■ Document extract:
Start of Block

The script slow_neural_style.lua uses the optimization-based style transfer method similar to the original neural-style.

It has the following flags:

Basic Options

  • -content_image: Path to the content image to use.
  • -style_image: Path to the style image to use.
  • -image_size: Size of the generated image; its longest side is this many pixels long.

Output Options

  • -output_image: Path where the output image will be written.
  • -print_every: Losses will be printed after every -print_every iterations.
  • -save_every: Images will be written every -save_ever iterations.

Loss options All of these flags are the same as those in train.lua:

  • -loss_network: Path to a .t7 file containing a pretrained CNN to be used as a loss network. The default is VGG-16, but the code should support many models such as VGG-19 and ResNets.
  • -content_layers: Which layers of the loss network to use for the content reconstruction loss. This will usually be a comma-separated list of integers, but for complicated loss networks like ResNets it can be a list of of layer strings.
  • -content_weights: Weights to use for each content reconstruction loss. This can either be a single number, in which case the same weight is used for all content reconstruction terms, or it can be a comma-separated list of real values of the same length as -content_layers.
  • -style_image_size: Before computing the style loss targets, the style image will be resized so its smaller side is this many pixels long. This can have a big effect on the types of features transferred from the style image.
  • -style_layers: Which layers of the loss network to use for the style reconstruction loss. This is a comma-separated list of the same format as -content_layers.

End of Block

■ Goal of the exercise: Extend the slow_neural_style.lua flag list from the point where it stops.

■ Data supplied:
Start of Block

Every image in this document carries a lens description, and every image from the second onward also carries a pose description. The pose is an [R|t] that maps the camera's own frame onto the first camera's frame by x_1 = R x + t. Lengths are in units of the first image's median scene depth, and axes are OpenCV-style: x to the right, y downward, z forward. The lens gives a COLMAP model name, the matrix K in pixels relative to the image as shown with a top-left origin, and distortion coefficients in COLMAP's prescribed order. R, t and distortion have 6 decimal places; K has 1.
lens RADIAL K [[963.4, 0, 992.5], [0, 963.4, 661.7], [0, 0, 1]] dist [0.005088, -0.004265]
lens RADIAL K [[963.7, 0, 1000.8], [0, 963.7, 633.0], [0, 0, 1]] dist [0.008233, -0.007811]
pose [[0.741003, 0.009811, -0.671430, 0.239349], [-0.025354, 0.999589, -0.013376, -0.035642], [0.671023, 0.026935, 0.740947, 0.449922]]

End of Block
Start of Block

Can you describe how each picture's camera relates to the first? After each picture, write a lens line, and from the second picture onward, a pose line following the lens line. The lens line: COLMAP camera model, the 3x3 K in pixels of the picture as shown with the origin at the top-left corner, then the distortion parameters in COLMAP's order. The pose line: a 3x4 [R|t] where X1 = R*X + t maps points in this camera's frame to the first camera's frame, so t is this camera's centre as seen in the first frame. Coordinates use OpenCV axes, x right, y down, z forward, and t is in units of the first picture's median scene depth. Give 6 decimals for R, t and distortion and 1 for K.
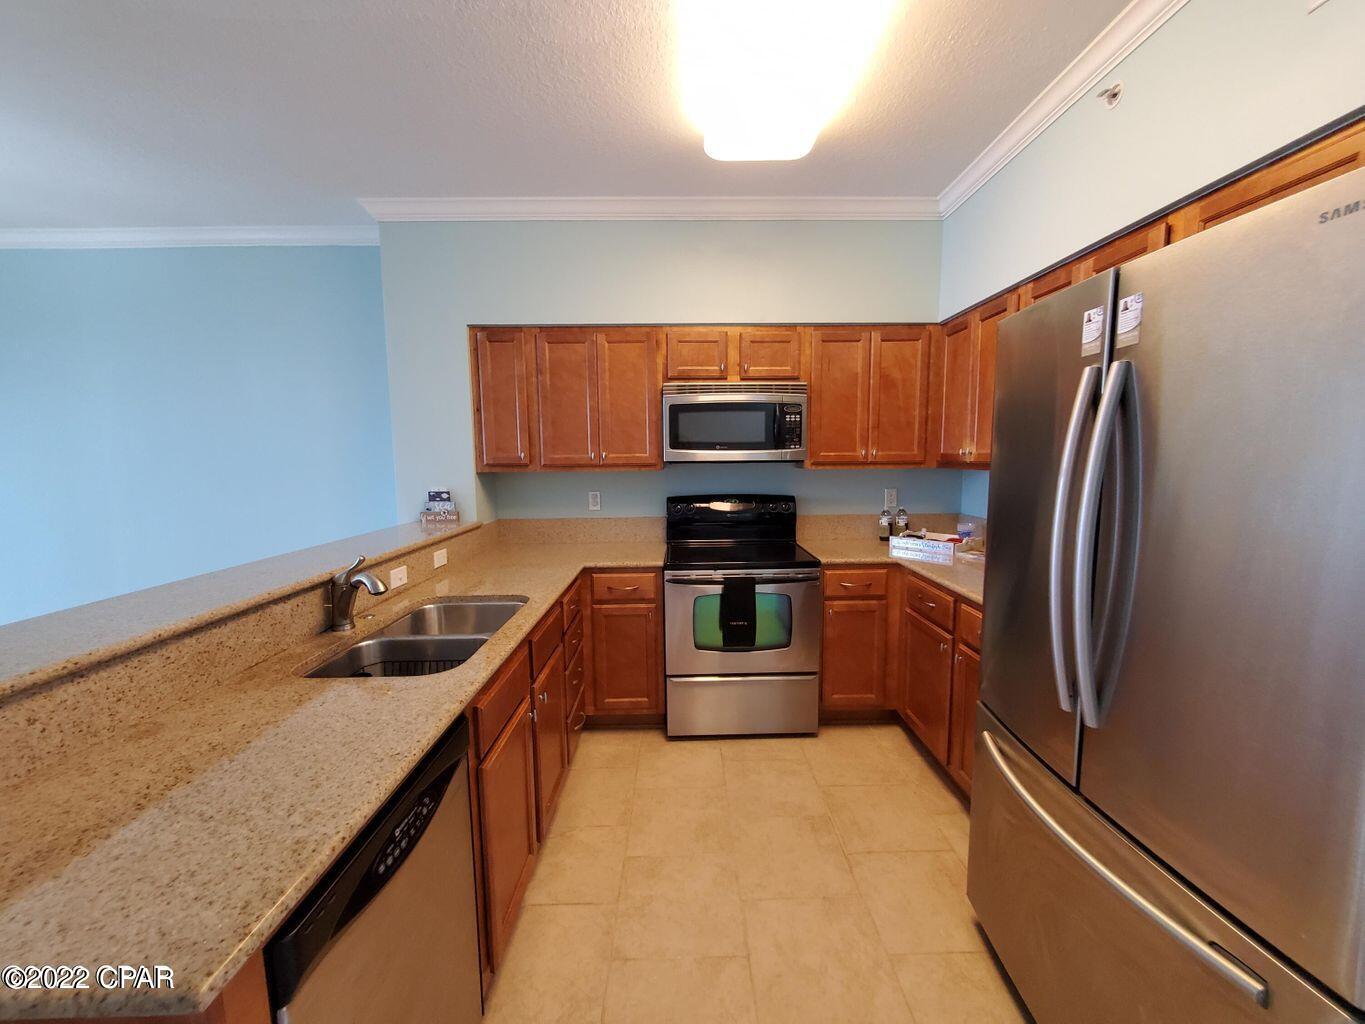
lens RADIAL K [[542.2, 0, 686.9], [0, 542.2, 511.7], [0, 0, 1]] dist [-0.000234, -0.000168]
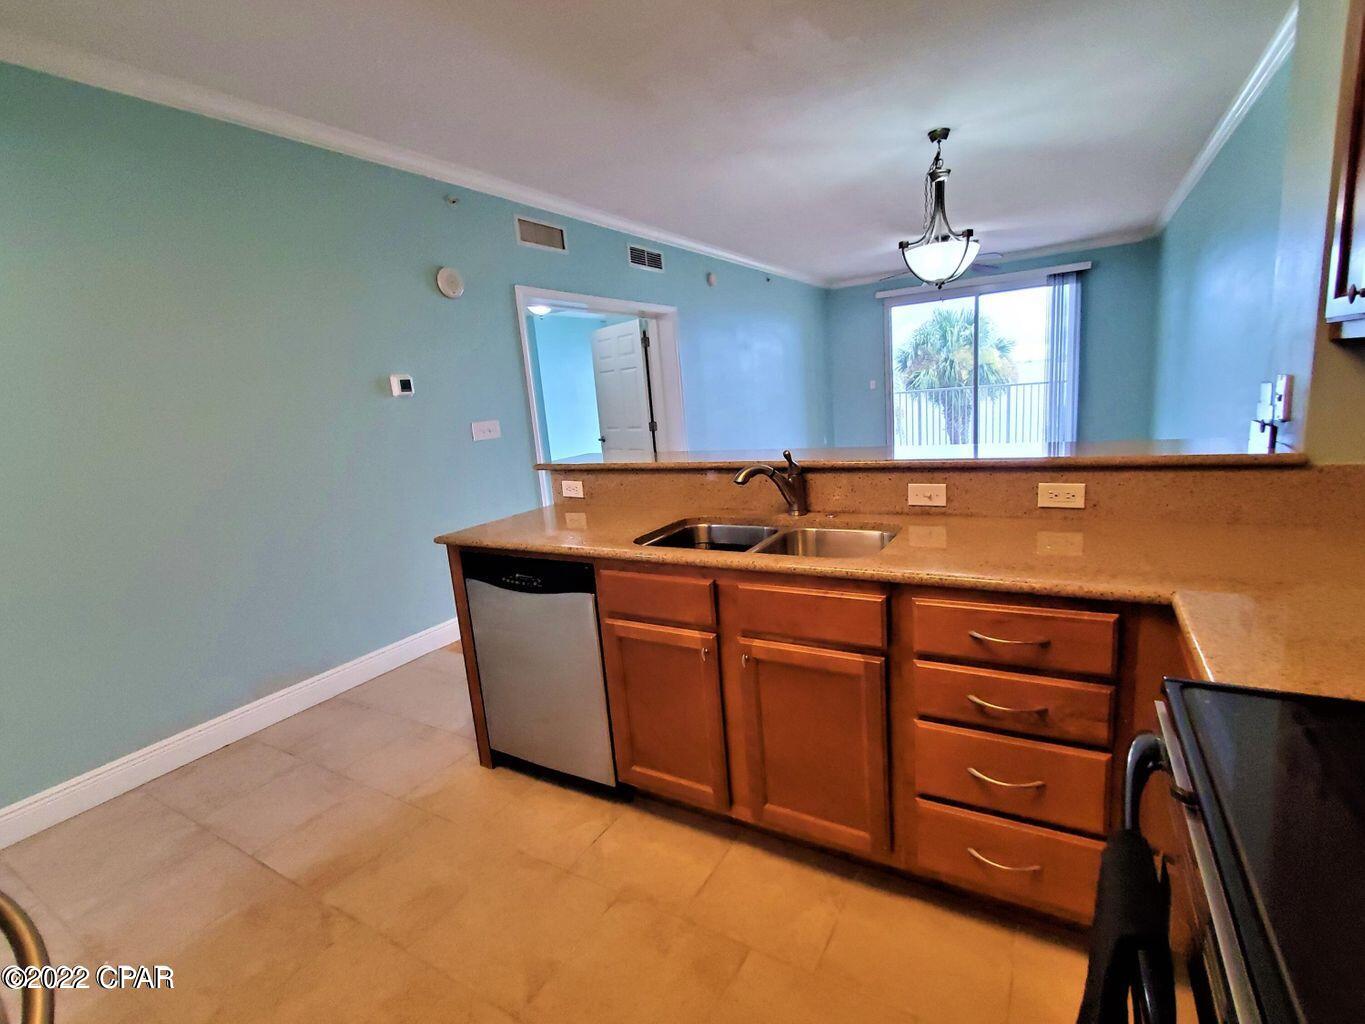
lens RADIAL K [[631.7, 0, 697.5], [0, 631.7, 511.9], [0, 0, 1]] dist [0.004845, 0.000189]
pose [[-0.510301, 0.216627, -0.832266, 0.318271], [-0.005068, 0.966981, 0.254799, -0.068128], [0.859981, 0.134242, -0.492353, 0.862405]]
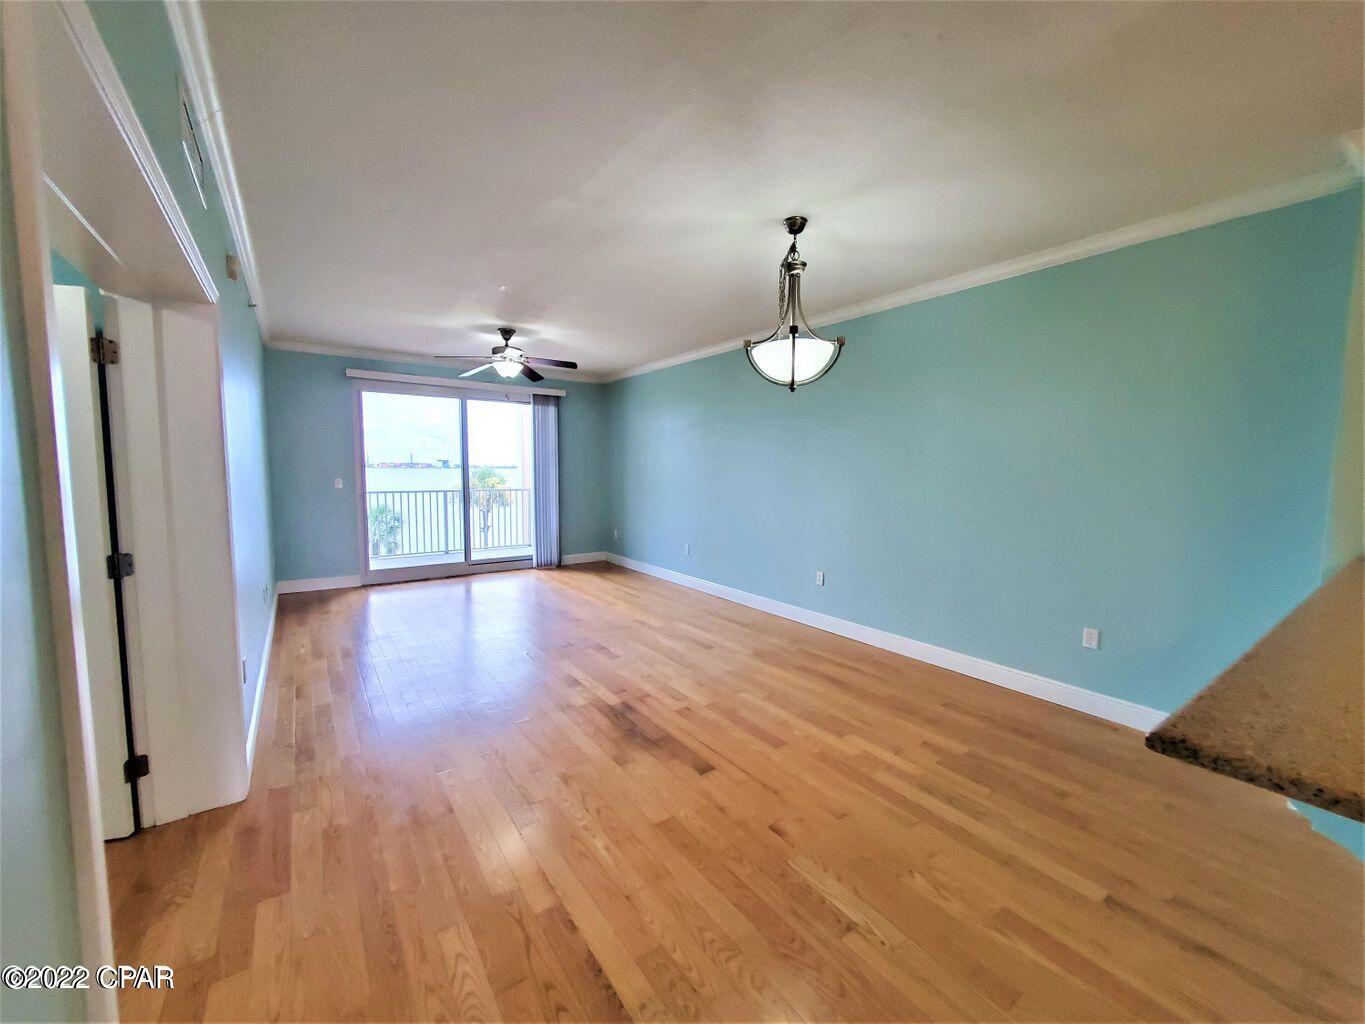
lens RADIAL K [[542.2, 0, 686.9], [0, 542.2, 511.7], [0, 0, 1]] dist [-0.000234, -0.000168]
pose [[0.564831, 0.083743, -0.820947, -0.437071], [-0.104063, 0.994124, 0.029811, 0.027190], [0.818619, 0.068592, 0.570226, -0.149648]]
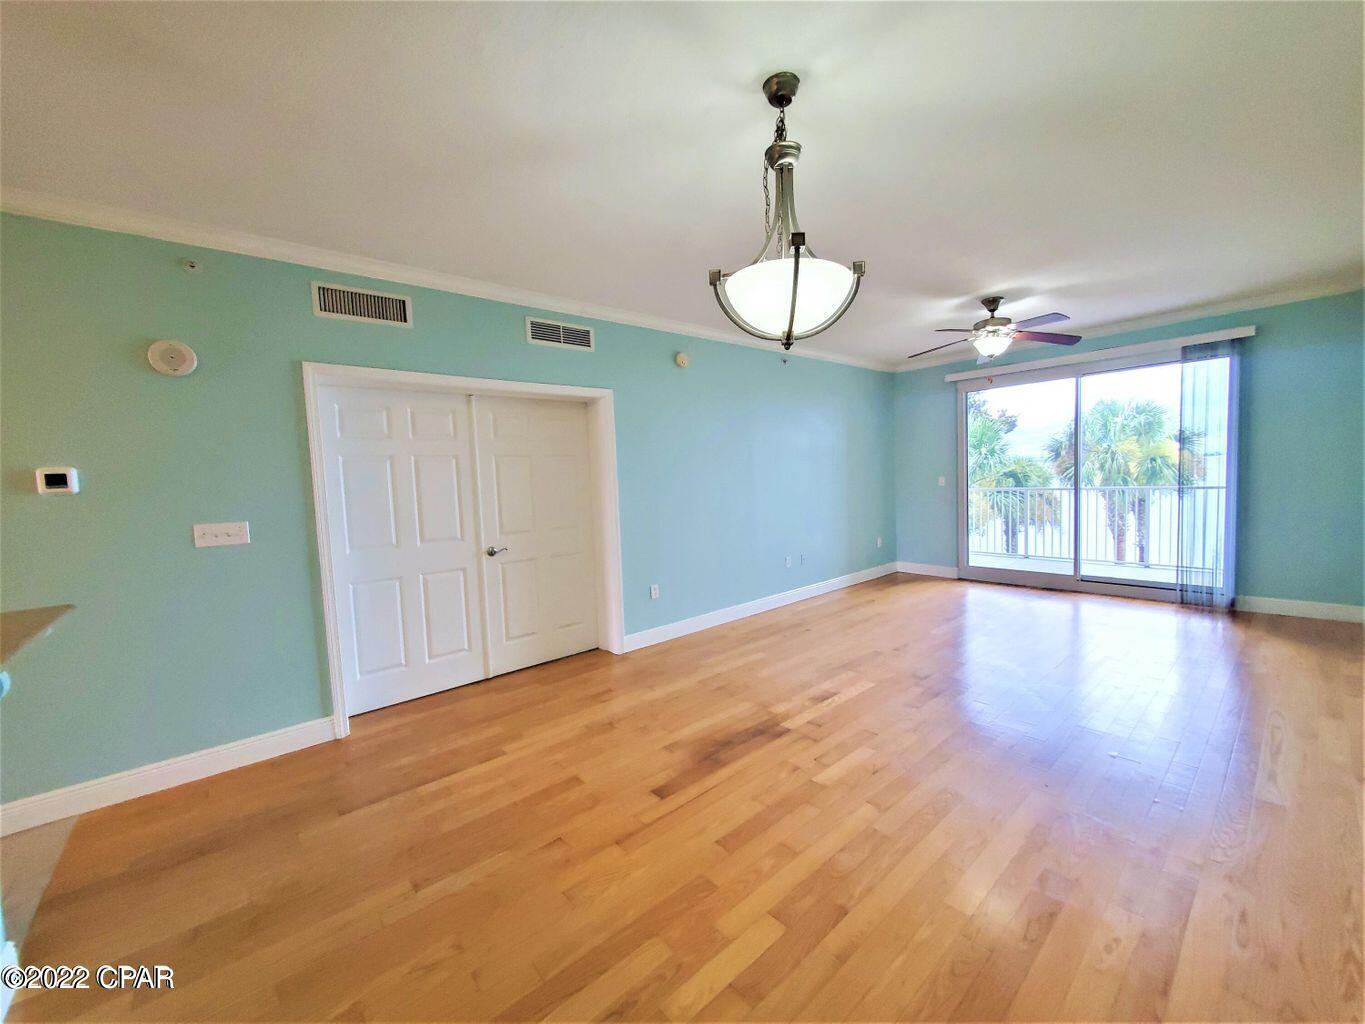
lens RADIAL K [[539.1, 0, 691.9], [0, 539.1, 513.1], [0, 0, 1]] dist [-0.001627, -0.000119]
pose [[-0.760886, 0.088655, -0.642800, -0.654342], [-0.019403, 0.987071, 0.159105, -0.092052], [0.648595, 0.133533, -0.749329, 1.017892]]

End of Block

■ Reply:
  • -style_weights: Weights to use for style reconstruction terms. Either a single number, in which case the same weight is used for all style reconstruction terms, or a comma-separated list of weights of the same length as -style_layers.
  • -style_target_type: What type of style targets to use; either gram or mean. Default is gram, in which case style targets are Gram matrices as described by Gatys et al. If this is mean then the spatial average will be used as a style target instead of a Gram matrix.
  • -tv_strength: Strength for total variation regularization on the output of the transformation network. Default is 1e-6; higher values encourage the network to produce outputs that are spatially smooth.

Optimization Options

  • -learning_rate: Learning rate to use for optimization
  • -optimizer: Either lbfgs, adam, or any other method from torch/optim.
  • -num_iterations: Number of iterations to run for

Backend Options:

  • -gpu: Which GPU to use; default is 0. Set this to -1 to train in CPU mode.
  • -backend: Which backend to use for GPU, either cuda or opencl.
  • -use_cudnn: Whether to use cuDNN when using CUDA; 0 for no and 1 for yes.

Other Options

  • -preprocessing: What type of preprocessing and deprocessing to use; either vgg or resnet. Default is vgg. If you want to use a ResNet as loss network you should set this to resnet.